• Task statement: Which lines of the records contain the word "displayed"? Extract each one, and treat uppercase and lowercase letters as distinct.

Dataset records
************

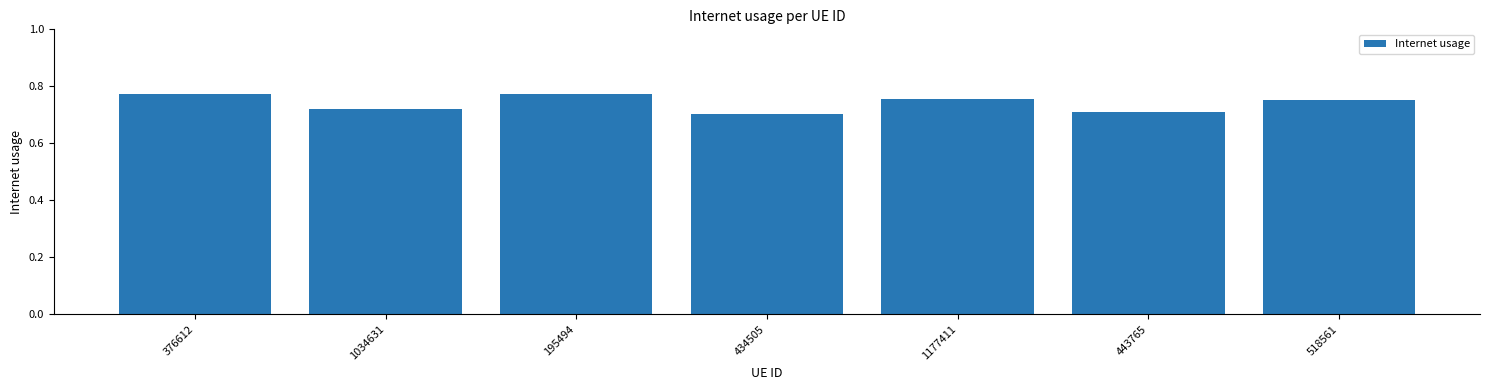

Which category has the lowest value across all series?

434505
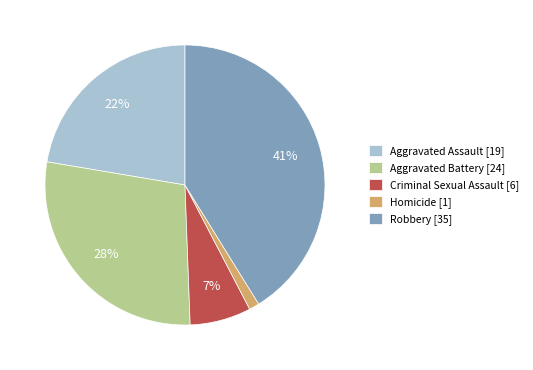

Between Aggravated Assault [19] and Homicide [1], which is larger?

Aggravated Assault [19]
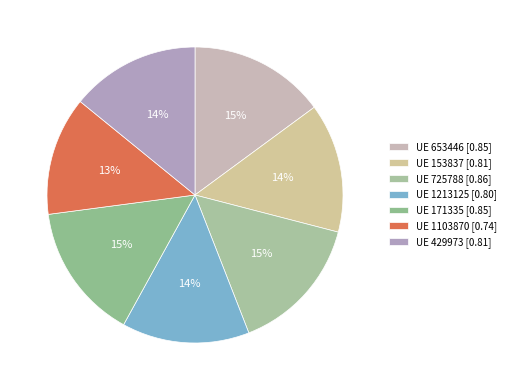

To the nearest percent, what is the average slice percentage?

14%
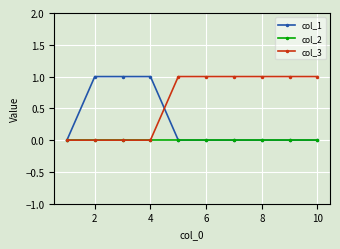

Which series has the largest total across all categories?

col_3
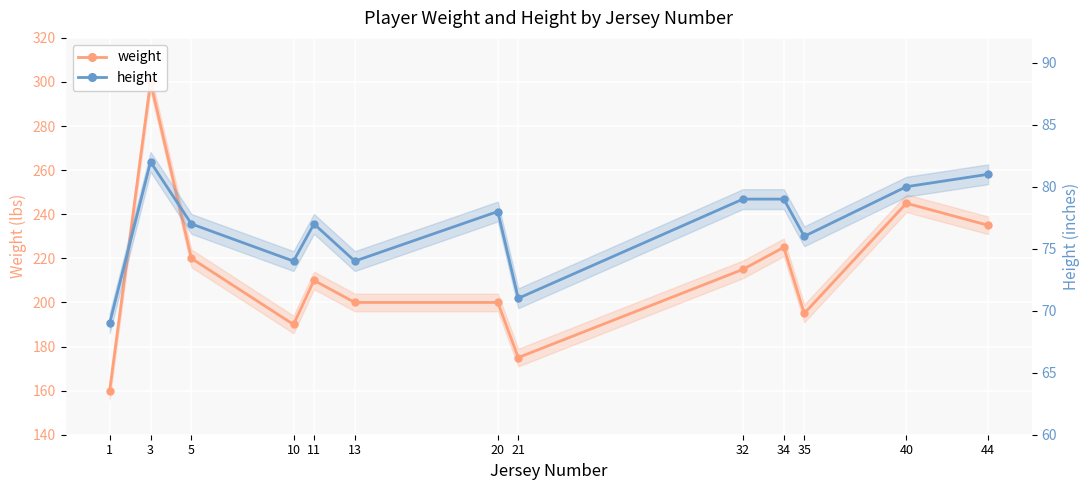

Rank the series by their average value, from lowest to highest.

height, weight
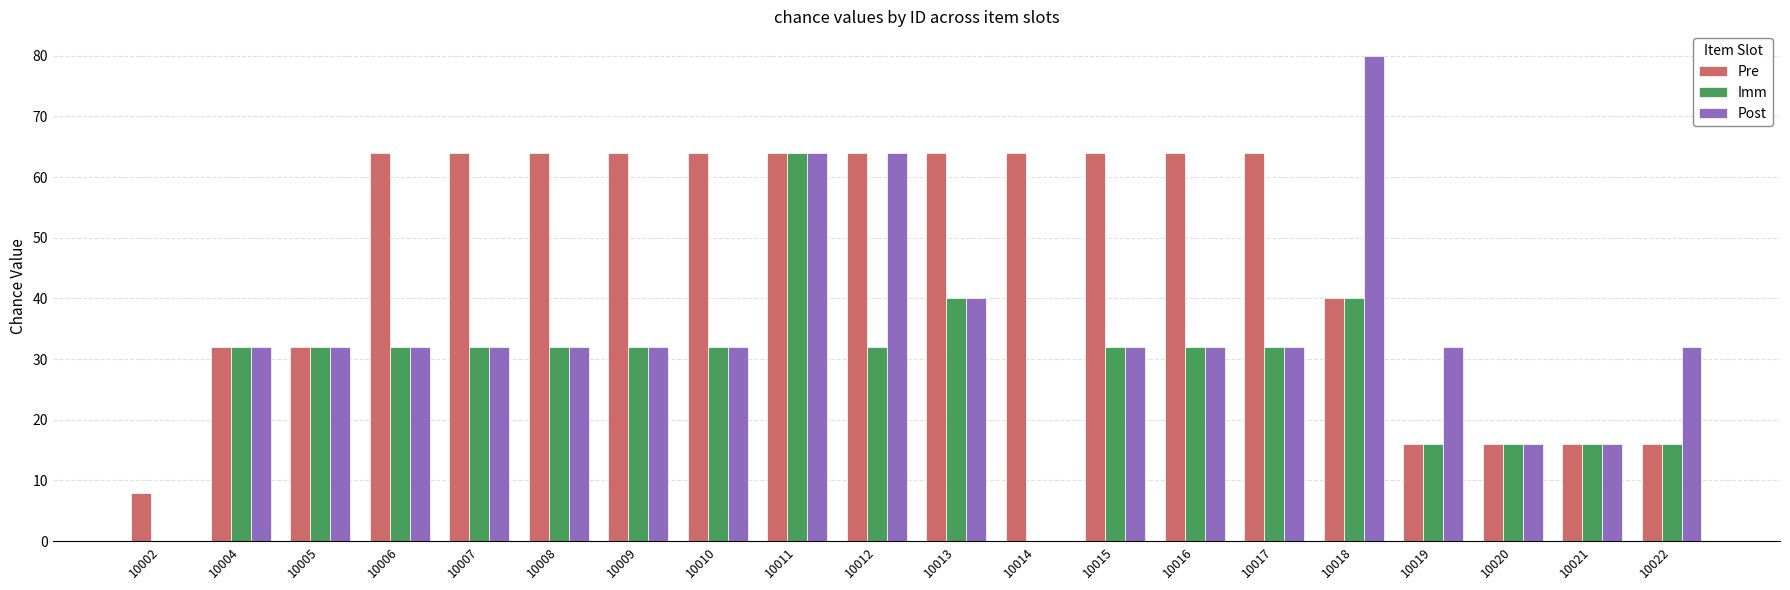

What is the greatest value displayed?

80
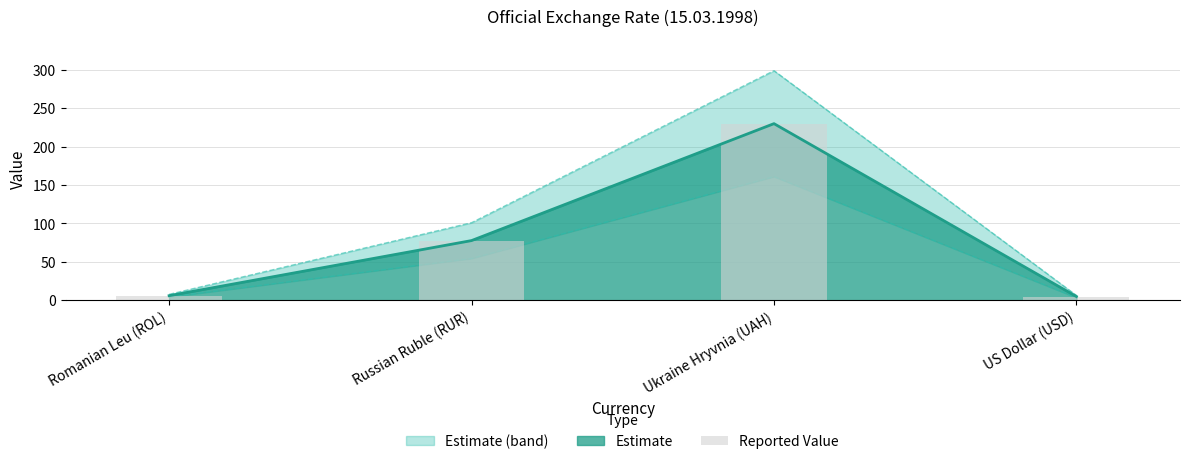

Which category has the lowest value across all series?

US Dollar (USD)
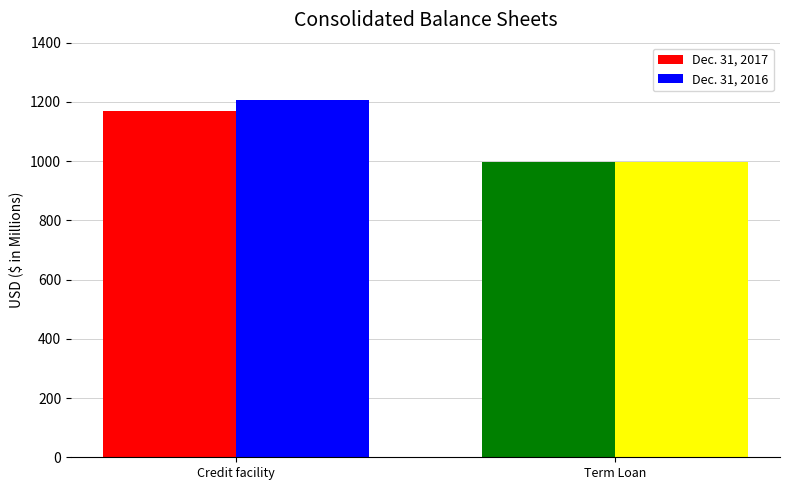

Reading right to left, list all the values displayed in this chart.

Dec. 31, 2017: Term Loan=996	Credit facility=1170
Dec. 31, 2016: Term Loan=997	Credit facility=1206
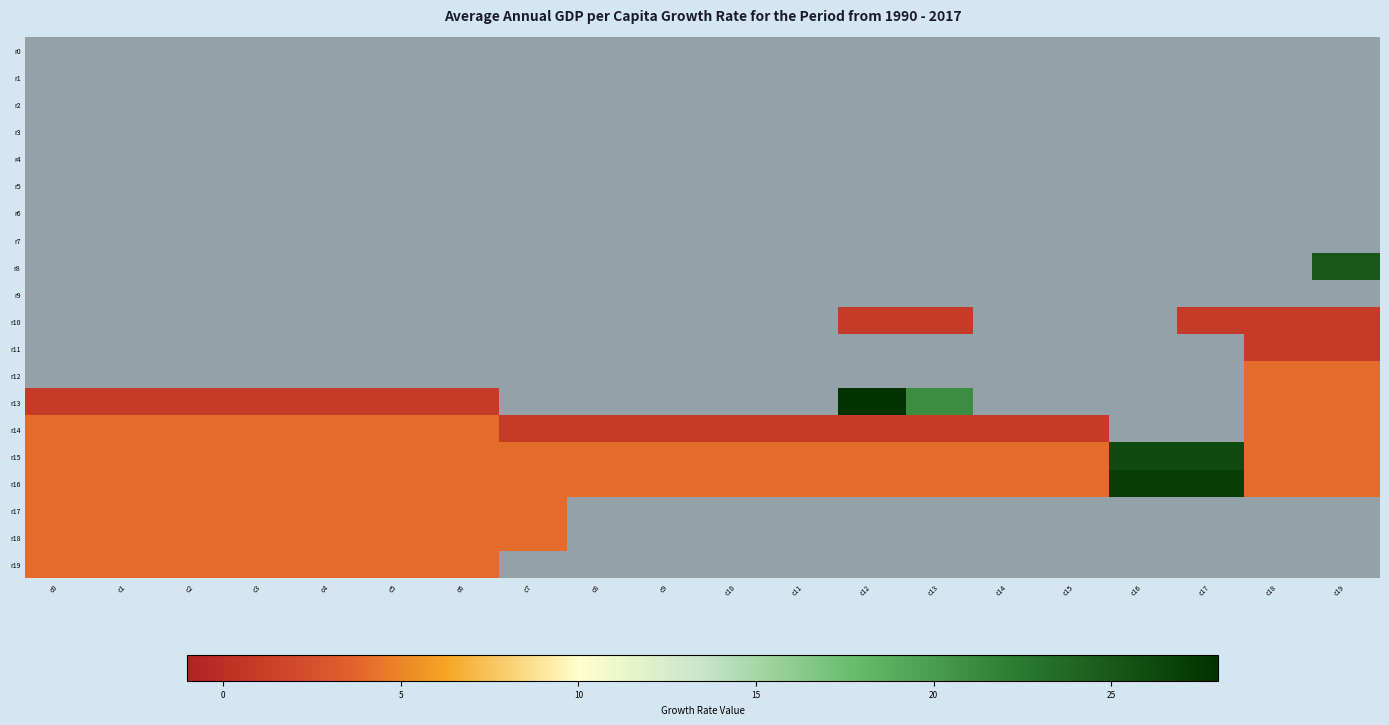

Which has a higher value, c7 or c15?

c15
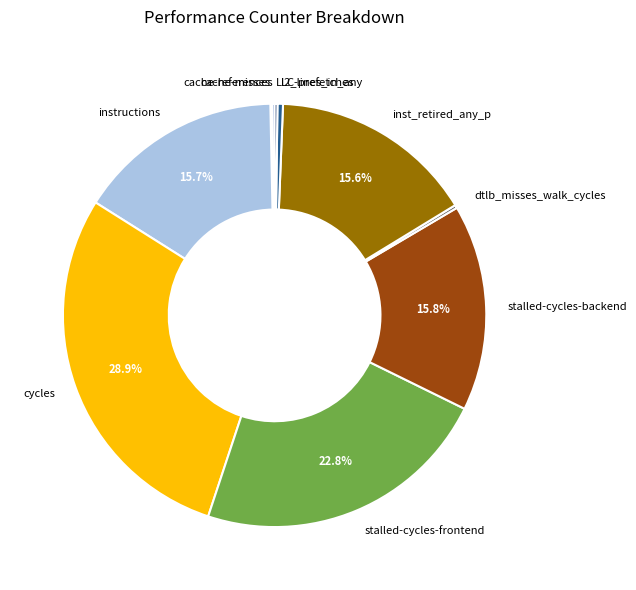

Is there a majority slice in this chart?

No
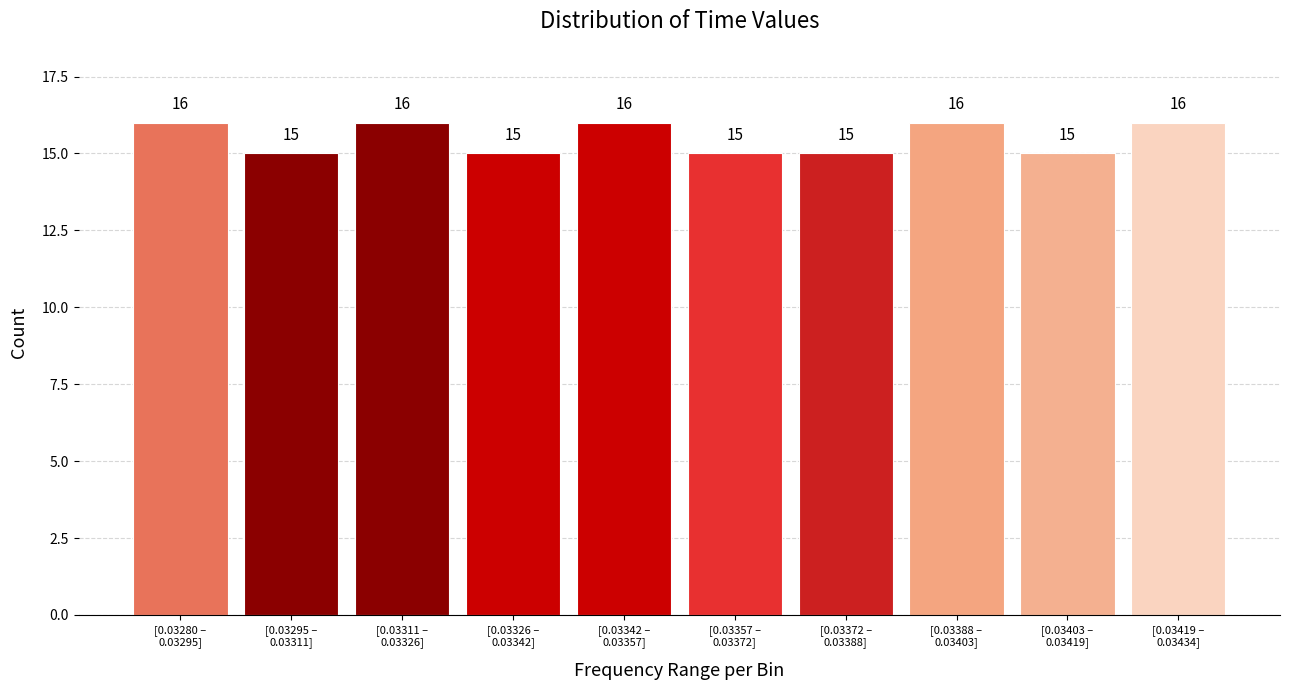

Reading left to right, what are all the values shown in this chart?

16	15	16	15	16	15	15	16	15	16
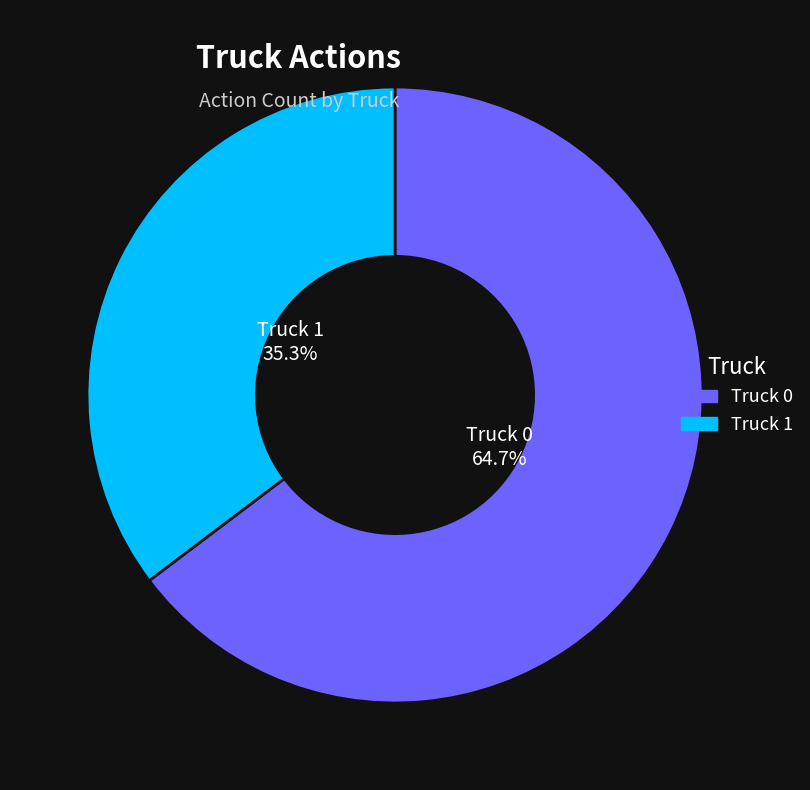

Which slice is the largest?

Truck 0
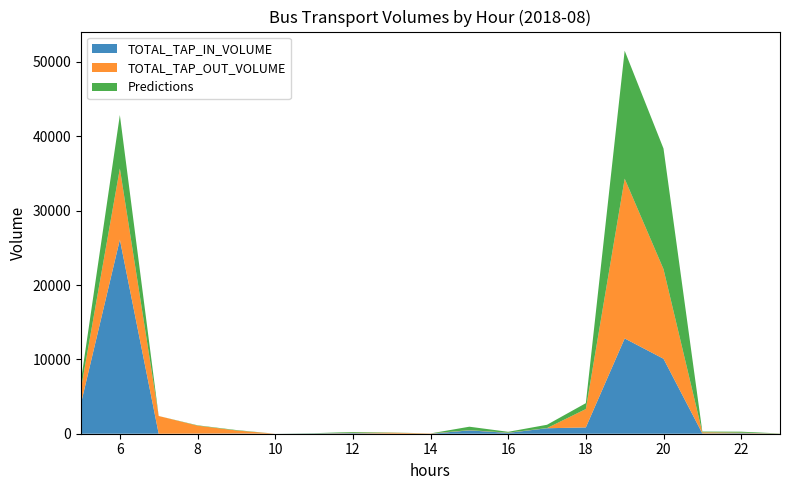

What is the highest value of the TOTAL_TAP_IN_VOLUME series?

26109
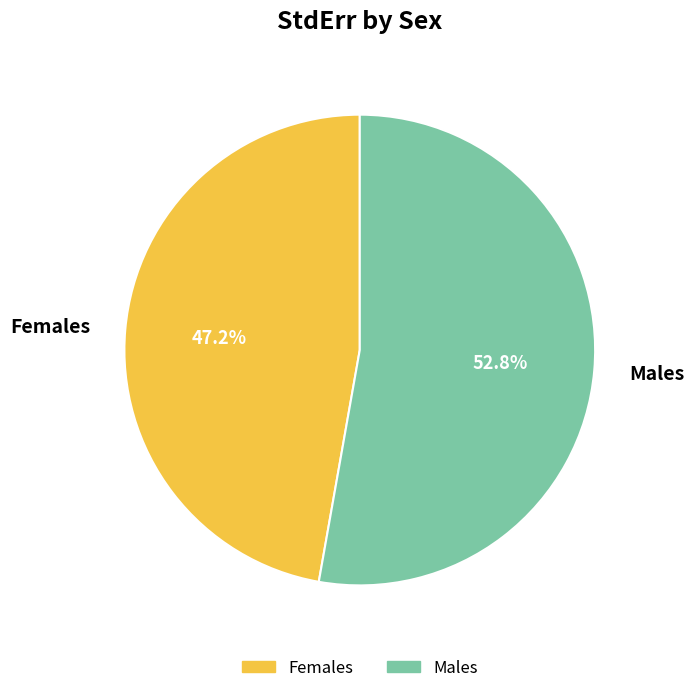

To the nearest percent, what is the difference between the Females and Males slice percentages?

6%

************

• Output for this task:
What is the greatest value displayed?
Reading right to left, list all the values displayed in this chart.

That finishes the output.